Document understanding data
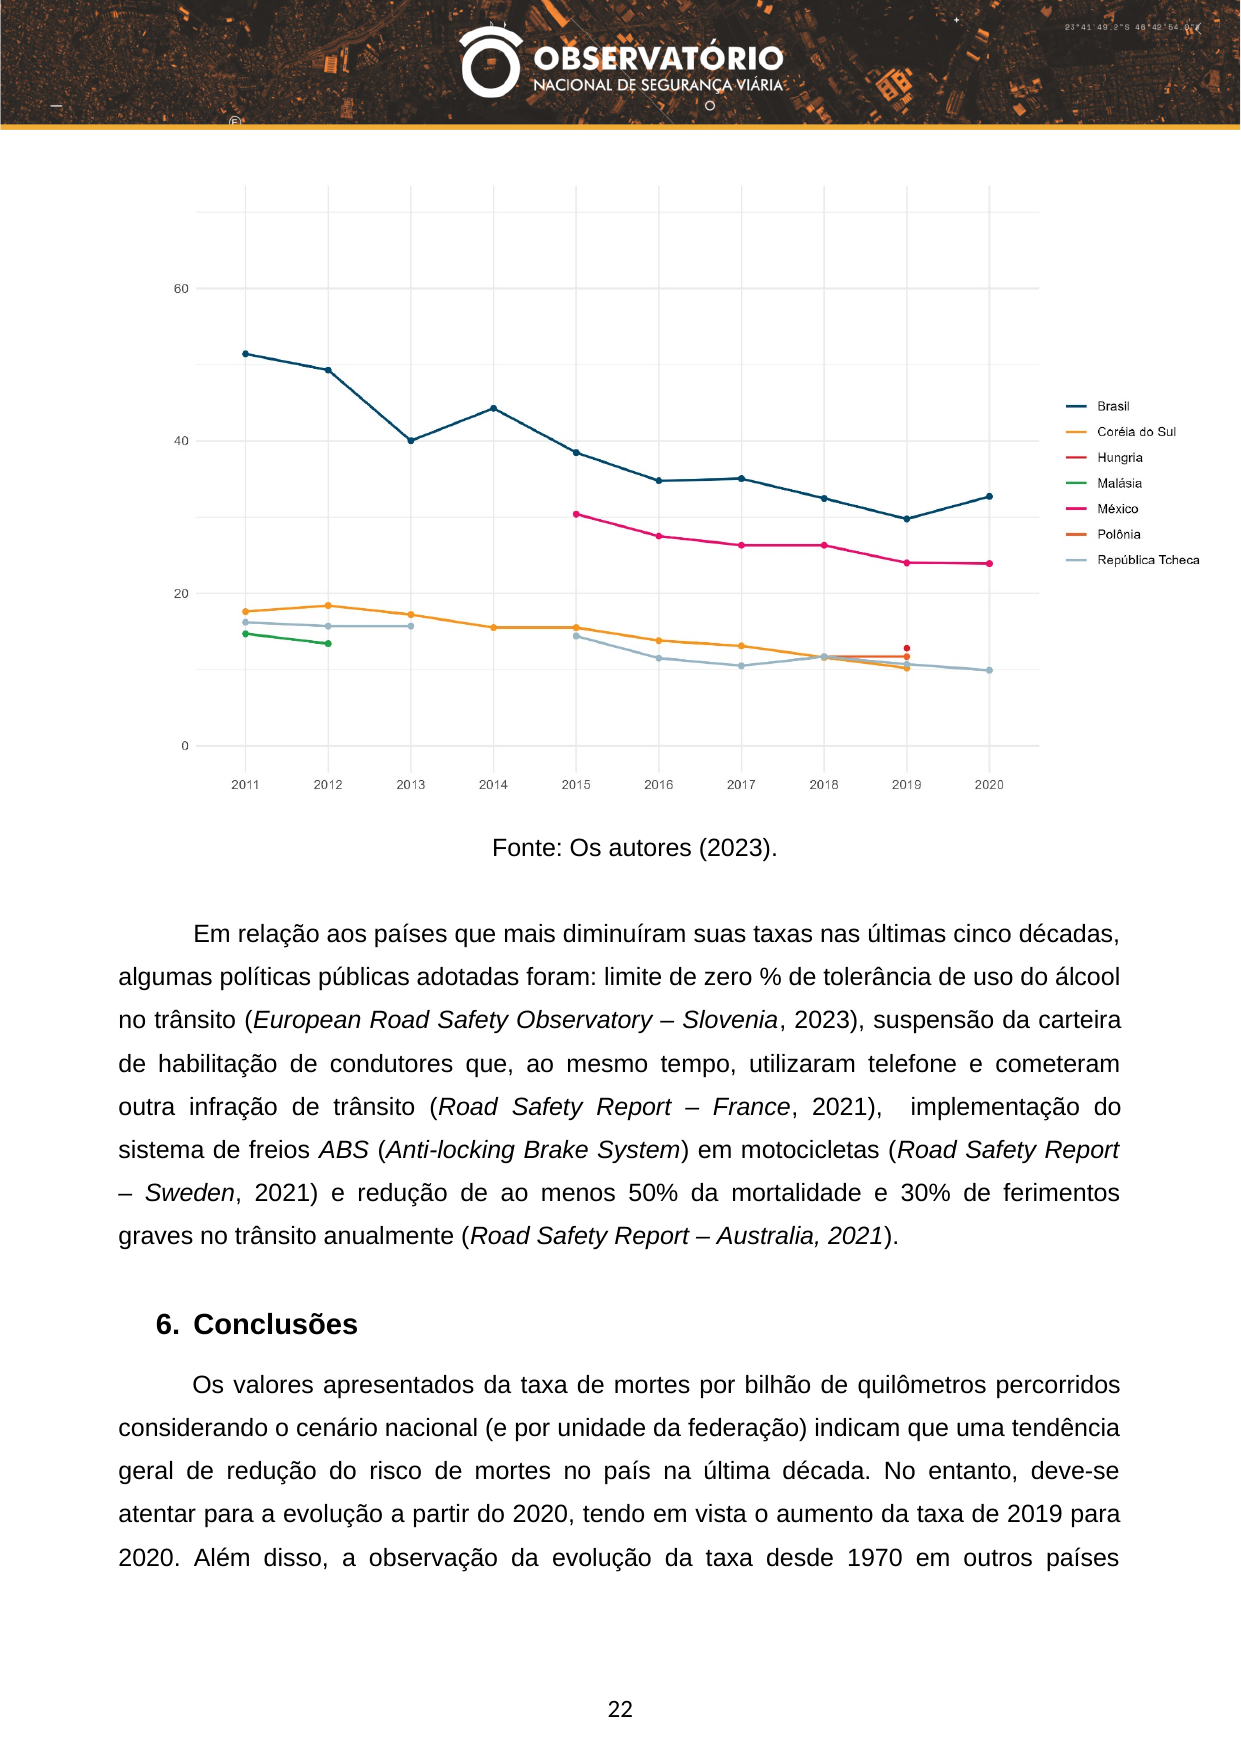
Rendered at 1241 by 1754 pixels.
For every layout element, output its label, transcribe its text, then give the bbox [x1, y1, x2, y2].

picture [147, 177, 1216, 818]
subtitle Conclusões [156, 1307, 1122, 1341]
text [118, 1370, 1122, 1571]
text Fonte: Os autores (2023). [118, 833, 1122, 862]
text Em relação aos países que mais diminuíram suas taxas nas últimas cinco décadas, algumas políticas públicas adotadas foram: limite de zero % de tolerância de uso do álcool no trânsito (European Road Safety Observatory – Slovenia, 2023), suspensão da carteira de habilitação de condutores que, ao mesmo tempo, utilizaram telefone e cometeram outra infração de trânsito (Road Safety Report – France, 2021), implementação do sistema de freios ABS (Anti-locking Brake System) em motocicletas (Road Safety Report – Sweden, 2021) e redução de ao menos 50% da mortalidade e 30% de ferimentos graves no trânsito anualmente (Road Safety Report – Australia, 2021). [118, 919, 1122, 1250]
picture [0, 0, 1241, 130]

--- ACTIVITY ---
Please copy the data above exactly; the pictures do not belong in the copy.

--- EXERCISE RESPONSE ---
Rendered at 1241 by 1754 pixels.
For every layout element, output its label, transcribe its text, then give the bbox [x1, y1, x2, y2].

picture [147, 177, 1216, 818]
subtitle Conclusões [156, 1307, 1122, 1341]
text [118, 1370, 1122, 1571]
text Fonte: Os autores (2023). [118, 833, 1122, 862]
text Em relação aos países que mais diminuíram suas taxas nas últimas cinco décadas, algumas políticas públicas adotadas foram: limite de zero % de tolerância de uso do álcool no trânsito (European Road Safety Observatory – Slovenia, 2023), suspensão da carteira de habilitação de condutores que, ao mesmo tempo, utilizaram telefone e cometeram outra infração de trânsito (Road Safety Report – France, 2021), implementação do sistema de freios ABS (Anti-locking Brake System) em motocicletas (Road Safety Report – Sweden, 2021) e redução de ao menos 50% da mortalidade e 30% de ferimentos graves no trânsito anualmente (Road Safety Report – Australia, 2021). [118, 919, 1122, 1250]
picture [0, 0, 1241, 130]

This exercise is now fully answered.